TEMPO.CO, Yogyakarta - Kalangan akademisi menyatakan persoalan yang dihadapi perempuan Indonesia belum rampung setelah reformasi Mei 1998. Komisioner Komisi Hak Asasi Manusia Organisasi Konferensi Islam, Siti Ruhaini Dzuhayatin, mengatakan perempuan belum sepenuhnya terlibat dalam demokrasi yang bersifat substansial dalam komunitas di tingkat lokal.
Pernyataan Siti Ruhaini muncul dalam lokakarya berjudul Demokrasi, Oligarki dan Perempuan di Universitas Atmajaya Yogyakarta, Selasa, 12 Mei 2015. Acara ini digagas organisasi non-pemerintah SATUNAMA dan The United Nations Democracy Fund.
Dosen Universitas Islam Negeri Sunan Kalijaga Yogyakarta itu mengatakan rendahnya keterlibatan perempuan untuk mendapatkan akses dalam pengambilan keputusan muncul dalam musyawarah perencanaan pembangunan. Forum musrenbang cenderung bicara kesejahteraan yang dibayangkan laki-laki. Dia mencontohkan musrenbang membahas pembangunan gapura dan jalan. Padahal, ada aspek penting yang menyangkut kebutuhan perempuan, yakni pemenuhan gizi anak, pendidikan, dan sanitasi lingkungan. “Ibu-ibu cenderung diam ketika forum musrenbang berlangsung,” kata Siti.
Siti menggambarkan penguatan komunitas pasca-gempa bumi tahun 2006 di Kabupaten Bantul. Temuannya adalah perempuan tidak terlibat langsung dalam musrenbang. Di sana banyak terdapat buruh batik yang punya kebutuhan untuk memperkuat ekonomi. Ketika ditanya oleh Siti, perempuan buruh batik menginginkan adanya koperasi dalam skala kecil. Menurut Siti, penguatan ekonomi penting untuk memperkuat perempuan dalam pengambilan keputusan.

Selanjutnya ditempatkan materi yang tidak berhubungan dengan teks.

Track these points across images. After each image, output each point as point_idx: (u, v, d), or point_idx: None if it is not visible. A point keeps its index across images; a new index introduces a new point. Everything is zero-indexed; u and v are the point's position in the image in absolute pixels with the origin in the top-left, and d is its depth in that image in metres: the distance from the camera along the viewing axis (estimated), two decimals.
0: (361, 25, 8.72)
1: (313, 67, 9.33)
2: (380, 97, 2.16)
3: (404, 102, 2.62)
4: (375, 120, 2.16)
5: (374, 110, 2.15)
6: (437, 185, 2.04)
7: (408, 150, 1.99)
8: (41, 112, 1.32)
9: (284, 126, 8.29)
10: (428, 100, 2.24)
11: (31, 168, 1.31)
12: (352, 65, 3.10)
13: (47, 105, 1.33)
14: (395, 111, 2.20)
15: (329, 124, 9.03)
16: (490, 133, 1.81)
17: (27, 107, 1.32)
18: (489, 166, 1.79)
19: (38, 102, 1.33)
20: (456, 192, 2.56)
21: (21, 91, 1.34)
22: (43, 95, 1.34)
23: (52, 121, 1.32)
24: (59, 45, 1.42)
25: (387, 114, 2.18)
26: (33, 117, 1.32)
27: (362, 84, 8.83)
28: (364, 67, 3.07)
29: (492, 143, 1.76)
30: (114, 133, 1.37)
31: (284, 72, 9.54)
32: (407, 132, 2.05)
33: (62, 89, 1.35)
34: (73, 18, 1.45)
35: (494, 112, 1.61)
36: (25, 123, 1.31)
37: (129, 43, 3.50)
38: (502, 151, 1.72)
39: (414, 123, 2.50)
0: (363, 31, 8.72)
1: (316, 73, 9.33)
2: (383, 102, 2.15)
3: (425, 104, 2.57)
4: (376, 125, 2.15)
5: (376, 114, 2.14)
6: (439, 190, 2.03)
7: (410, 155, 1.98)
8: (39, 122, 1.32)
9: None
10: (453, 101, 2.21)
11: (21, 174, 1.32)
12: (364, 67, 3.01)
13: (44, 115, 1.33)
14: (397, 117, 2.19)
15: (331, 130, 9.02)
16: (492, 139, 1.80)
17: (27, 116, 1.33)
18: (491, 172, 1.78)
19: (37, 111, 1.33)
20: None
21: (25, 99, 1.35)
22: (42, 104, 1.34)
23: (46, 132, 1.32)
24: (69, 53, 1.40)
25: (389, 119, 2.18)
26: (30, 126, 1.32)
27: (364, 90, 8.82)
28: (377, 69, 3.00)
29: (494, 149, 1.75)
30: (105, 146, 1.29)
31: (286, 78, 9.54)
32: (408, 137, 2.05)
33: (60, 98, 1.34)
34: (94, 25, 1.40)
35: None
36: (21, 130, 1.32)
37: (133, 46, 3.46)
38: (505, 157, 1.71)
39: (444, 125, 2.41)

Dalam tingkat nasional, Siti menyebut ada perubahan cara pandang tentang demokrasi setelah reformasi di tingkat pemerintahan. Tapi, penerapan demokrasi belum sepenuhnya substansial atau hanya bersifat prosedural. Demokrasi yang bersifat substansial adalah masyarakat menerima manfaat secara adil. Tapi, perempuan menjadi kalangan yang belum menerimanya secara adil. “Selama ini perempuan dan keluarga dianggap sebagai koloni terakhir dalam demokrasi. Maka demokrasi tak kunjung selesai,” kata dia.
Dosen Jurusan Politik dan Pemerintahan Fisipol UGM, Amalinda Savirani mengatakan demokrasi berbasis warga Negara tumbuh di Indonesia. Kerja komunitas atau kelompok masyarakat penting untuk melawan oligarki. Demokrasi menjadi alat bagi masyarakat untuk mendapatkan akses kesejahteraan, bukan sekadar wacana.
Dia mencontohkan bagaimana kelompok perempuan miskin yang buta huruf di Jakarta Utara menjadi berdaya, memprotes pejabat pemerintahan yang tidak peduli pada kesejahteraan mereka. “Semua pihak bertanggung jawab mengadvokasi masyarakat untuk memenuhi kebutuhan mereka,” kata dia.